SELECT id, text, VEC_DISTANCE_COSINE(embedding, ?) AS score
FROM graphbit_vector
ORDER BY score
LIMIT 2;
""", (query_vec_bytes,))
rows = cursor.fetchall()
for id_, text, score in rows:
    print(f"[SQL] ID: {id_}\nSimilarity Score: {(1-score):.4f}\nText: {text}\n---")
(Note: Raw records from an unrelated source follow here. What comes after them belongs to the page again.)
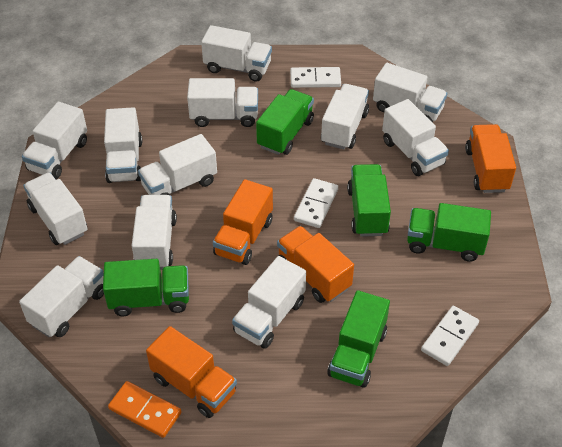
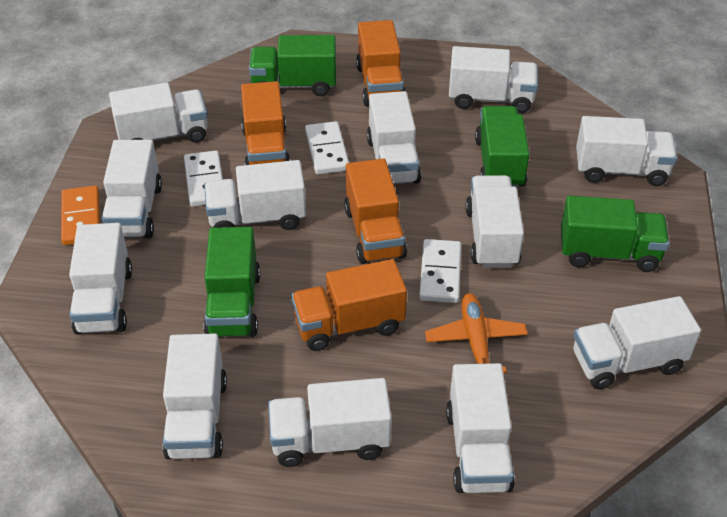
green truck: [103,259,189,316] [256,89,314,155] [327,290,390,388] [347,164,391,237] [407,203,491,262] = 5 -> [203,227,260,337] [249,35,336,96] [475,106,529,189] [561,196,669,272] = 4
orange plane: none = 0 -> [425,293,528,373] = 1

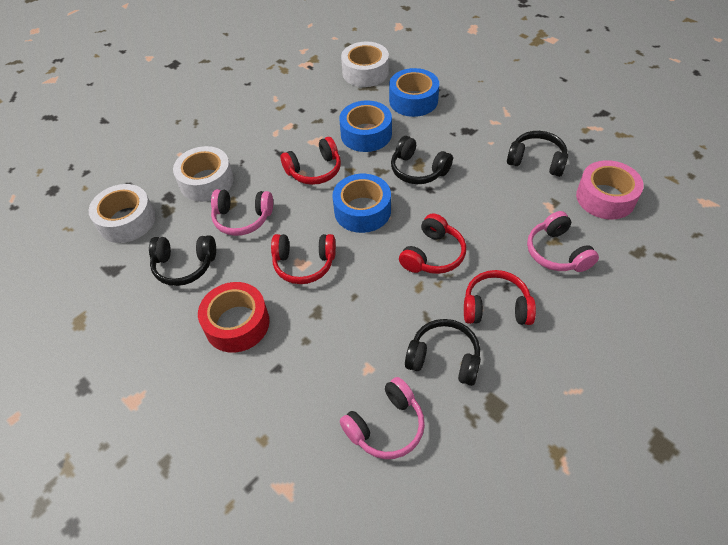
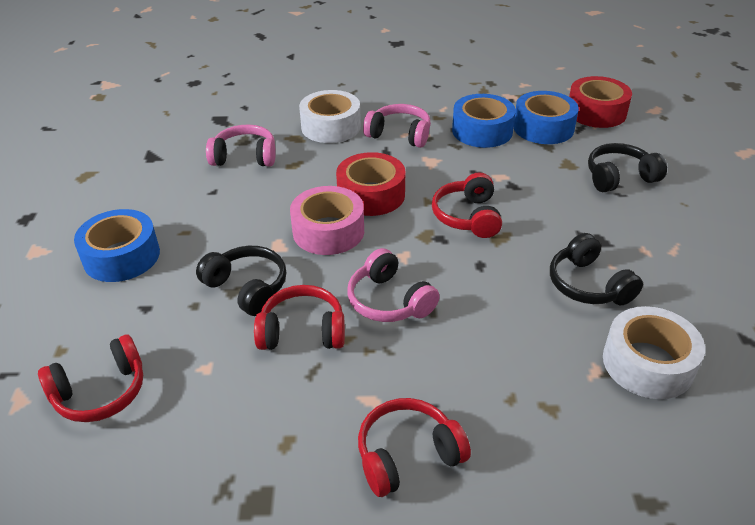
black headphones: [149,236,216,286] [391,136,453,184] [405,319,481,386] [507,131,568,177] = 4 -> [196,246,286,316] [550,233,643,305] [588,143,667,192] = 3
red tape: [198,282,270,353] = 1 -> [336,152,405,216] [569,76,632,128] = 2
white tape: [89,184,155,243] [173,146,234,202] [341,42,389,87] = 3 -> [299,90,361,143] [603,306,705,399] = 2

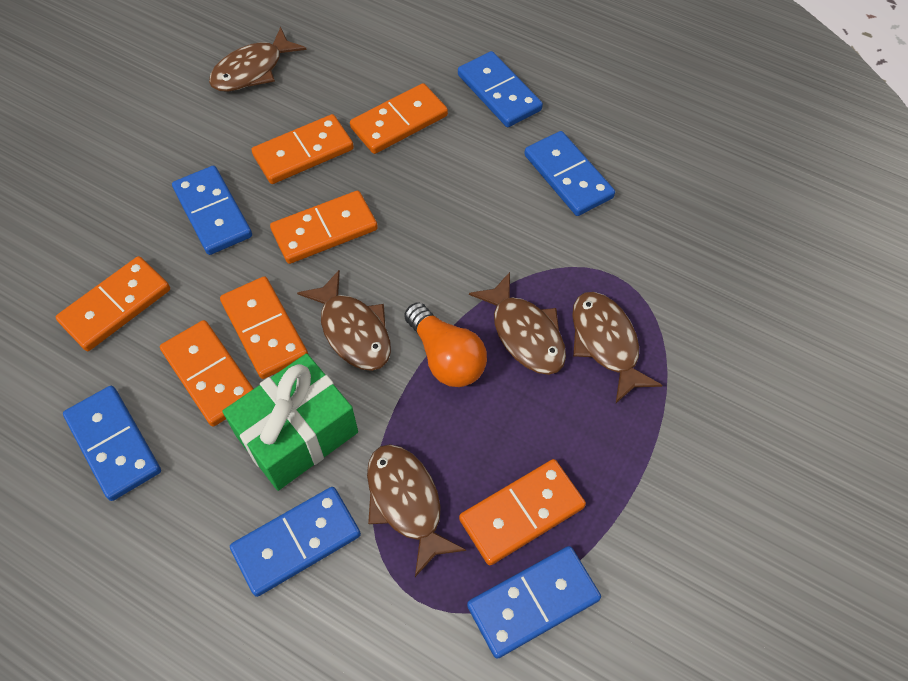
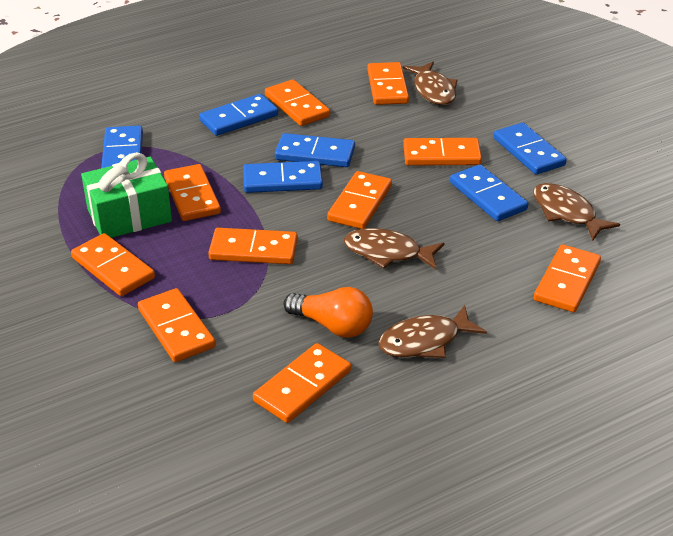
brown fish: [209,27,307,92] [297,270,391,371] [367,444,466,577] [469,272,566,375] [572,292,663,403] = 5 -> [344,228,445,270] [378,305,487,358] [403,62,458,105] [533,183,620,241] = 4
orange domino: [56,256,170,351] [160,320,254,427] [220,276,308,379] [252,114,354,184] [270,191,378,264] [350,83,448,154] [459,459,586,565] = 7 -> [71,233,155,296] [138,288,216,362] [164,164,221,221] [208,228,298,264] [253,343,351,423] [265,80,330,126] [327,171,392,229] [367,62,409,105] [403,138,482,165] [534,244,601,312] = 10

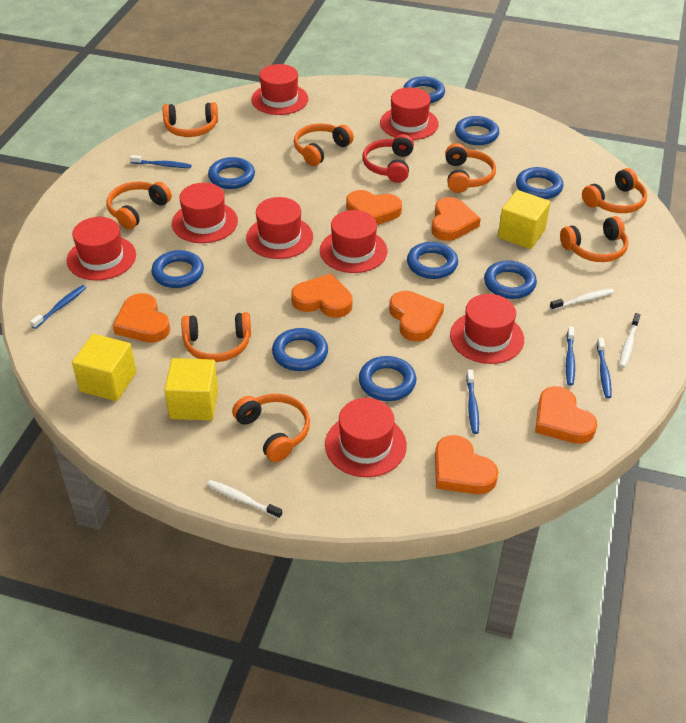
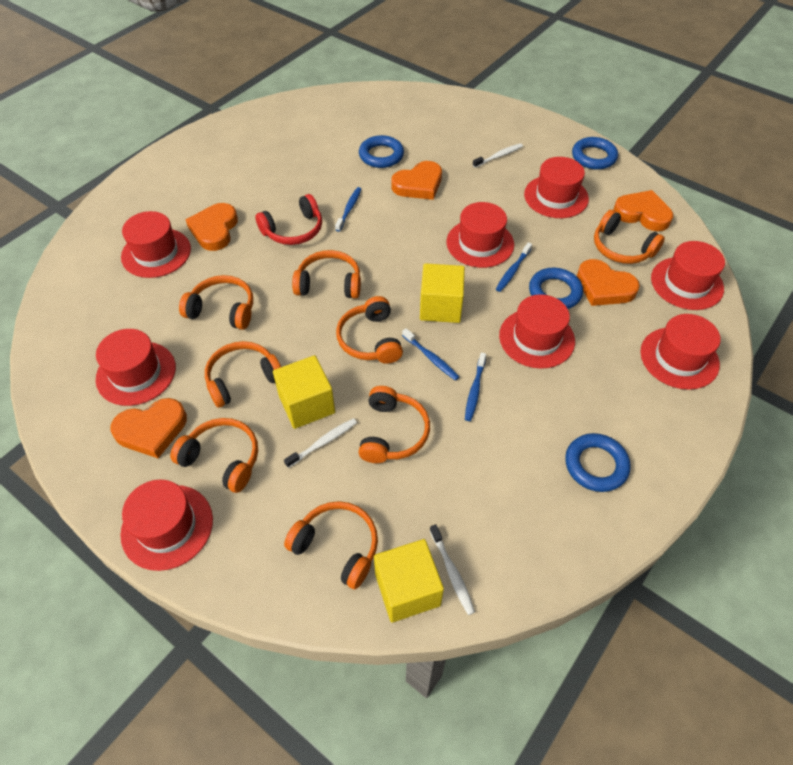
blue ring: [151,250,204,288] [208,157,255,189] [272,328,328,371] [359,356,416,401] [403,76,445,103] [407,242,458,279] [455,116,499,145] [484,261,537,299] [516,167,563,199] = 9 -> [359,135,404,168] [529,268,583,309] [565,433,631,492] [572,137,618,170] = 4
blue toothbrush: [30,285,86,329] [130,155,191,168] [466,370,479,434] [566,326,575,386] [597,338,611,398] = 5 -> [335,187,361,232] [402,328,459,381] [465,352,486,421] [496,242,532,292] = 4
orange heart: [113,293,170,343] [291,273,353,318] [346,190,402,225] [389,291,444,342] [431,197,481,241] [435,435,498,494] [535,386,597,444] = 7 -> [110,398,187,458] [186,203,238,251] [392,161,442,200] [577,259,640,306] [613,190,673,231] = 5

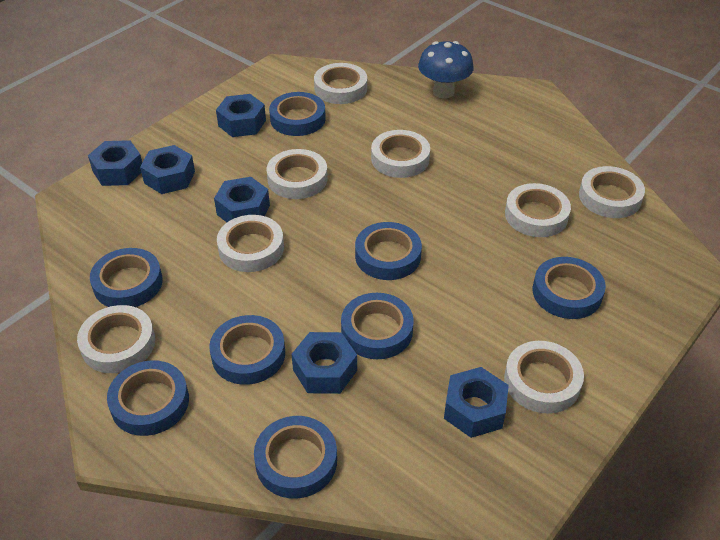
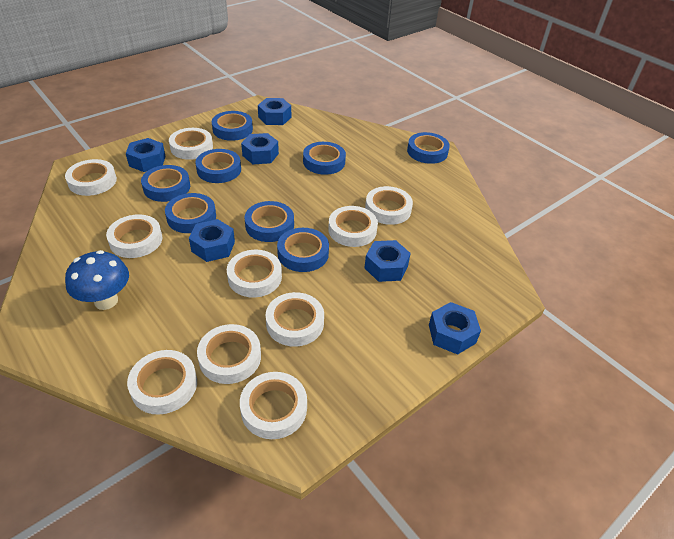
white tape: [77,305,155,373] [217,215,284,272] [267,149,328,199] [314,63,367,104] [371,130,430,178] [504,341,584,414] [505,183,571,237] [579,166,645,218] = 8 -> [65,159,117,196] [106,214,162,258] [127,350,197,415] [169,128,213,160] [197,324,261,384] [227,250,282,297] [240,372,307,439] [265,292,324,347] [328,206,378,247] [365,186,413,225] = 10

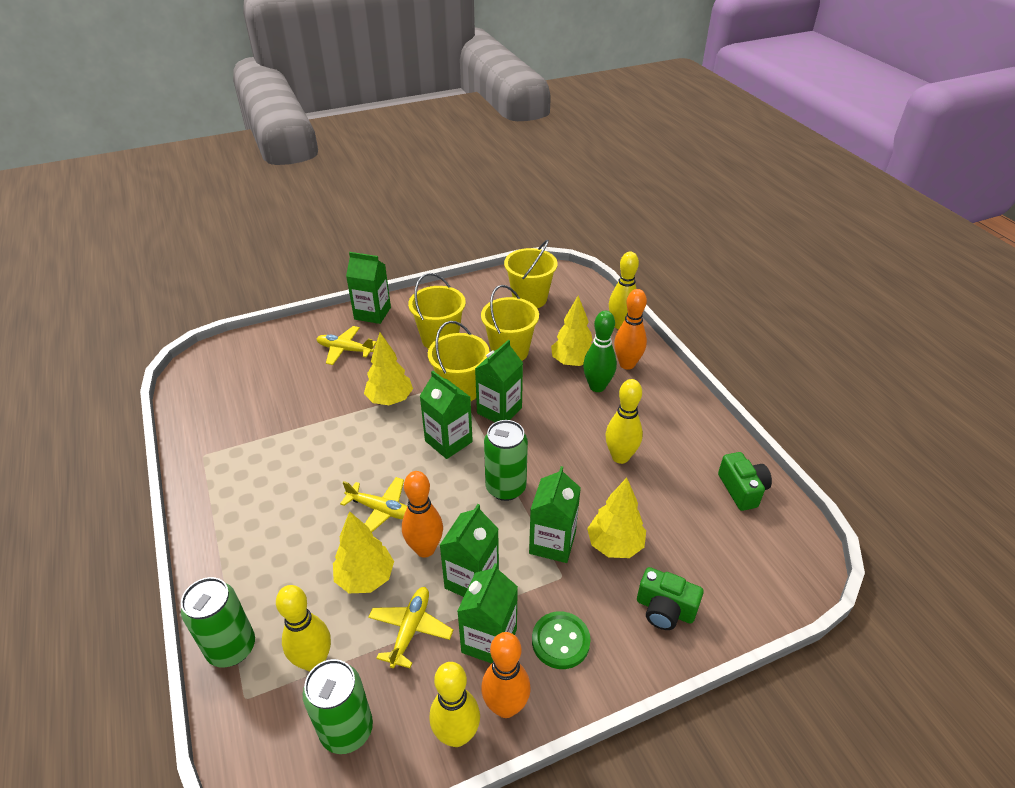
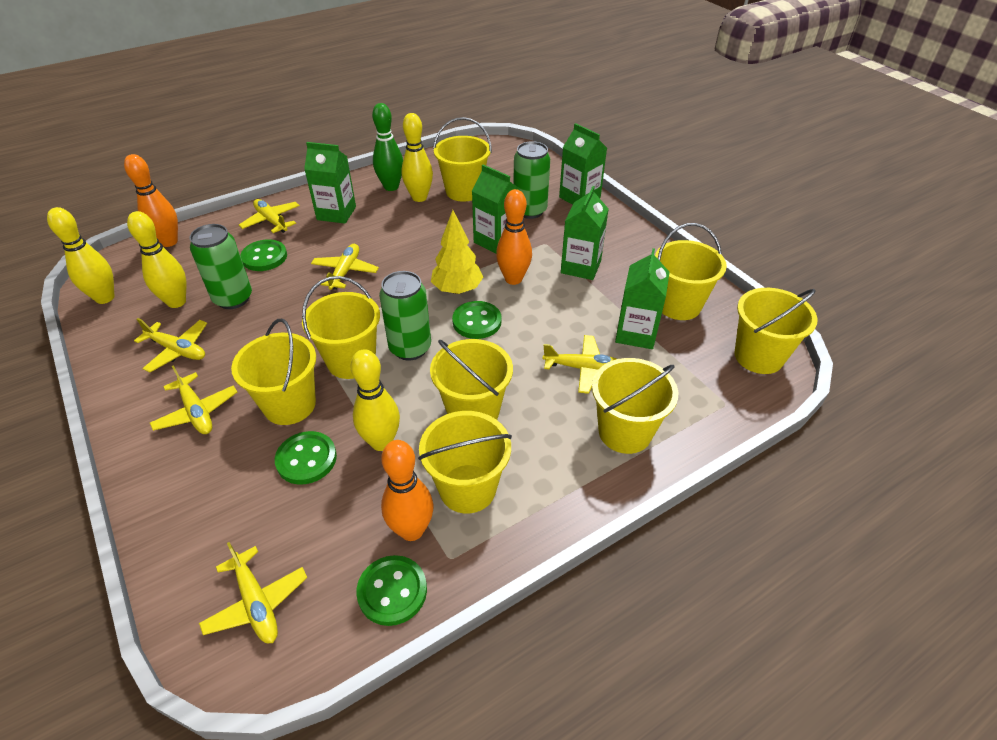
green button: [532,611,591,669] = 1 -> [240,239,287,271] [275,431,337,485] [356,555,427,626] [452,301,502,339] = 4
green camera: [637,567,704,630] [718,452,772,511] = 2 -> none = 0
green carton: [346,252,391,324] [420,371,473,459] [440,504,499,597] [457,563,518,664] [475,340,523,422] [529,466,581,563] = 6 -> [304,142,356,224] [472,165,520,254] [559,123,607,205] [561,186,608,280] [615,248,670,349] = 5
yellow bucket: [408,273,466,349] [428,321,490,401] [481,285,539,361] [504,240,558,308] = 4 -> [231,319,316,425] [302,276,380,379] [418,411,512,514] [430,339,513,420] [433,117,492,202] [592,358,678,454] [655,223,727,320] [734,288,817,374] = 8
yellow plane: [317,326,376,365] [340,477,408,533] [368,587,453,668] = 3 -> [134,318,207,372] [150,365,237,434] [199,542,307,643] [239,199,300,233] [311,244,379,290] [543,335,617,394] = 6
yellow tree: [333,511,394,593] [364,333,413,405] [551,296,592,366] [587,478,646,558] = 4 -> [431,210,483,294] = 1

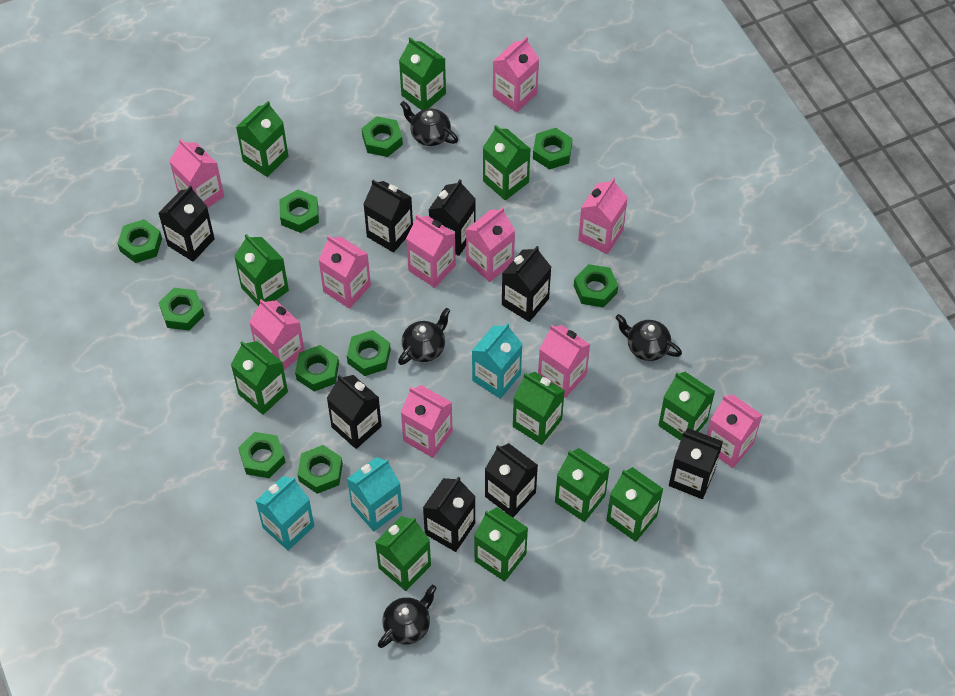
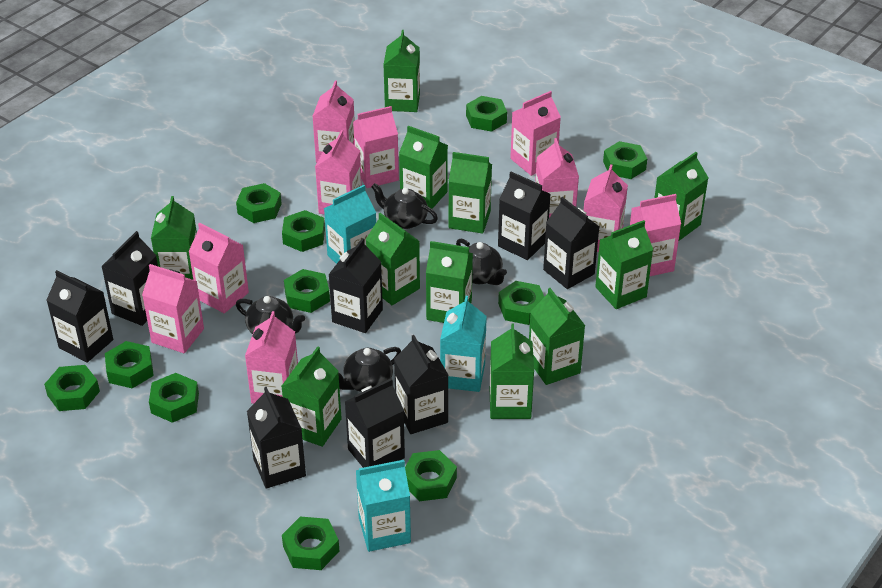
green nut: [117,219,162,263] [159,288,205,331] [238,432,285,478] [279,189,319,233] [295,345,339,392] [298,445,343,494] [347,330,391,376] [362,116,403,157] [533,128,573,170] [574,264,618,307] = 10 -> [44,365,100,411] [105,341,154,388] [149,373,199,423] [236,183,282,223] [282,210,325,252] [282,517,339,570] [284,269,330,313] [405,450,457,501] [466,96,507,132] [498,281,544,325] [603,141,647,179] = 11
# Step 6: Manual similarity search
cursor.execute("SELECT id, text, embedding FROM graphbit_vector")
rows = cursor.fetchall()
def decode_vector(vec_bytes):
    arr = array.array('f')
    arr.frombytes(vec_bytes)
    return np.array(arr)
texts = []
vectors = []
ids = []
for id_, text, vec_bytes in rows:
    ids.append(id_)
    texts.append(text)
    vectors.append(decode_vector(vec_bytes))
query_vec = np.array(embedding_client.embed("What is GraphBit?"))
def cosine_similarity(a, b):
    return np.dot(a, b) / (np.linalg.norm(a) * np.linalg.norm(b))
scores = [cosine_similarity(query_vec, vec) for vec in vectors]
ranked = sorted(zip(ids, texts, scores), key=lambda x: x[2], reverse=True)
for id_, text, score in ranked[:2]:
    print(f"[Manual] ID: {id_}\nScore: {score:.4f}\nText: {text}\n---")

# Closing Mariadb
cursor.close()
conn.close()

This integration enables you to leverage Graphbit's embedding capabilities with MariaDB's native vector support for scalable, production-grade semantic search and retrieval workflows.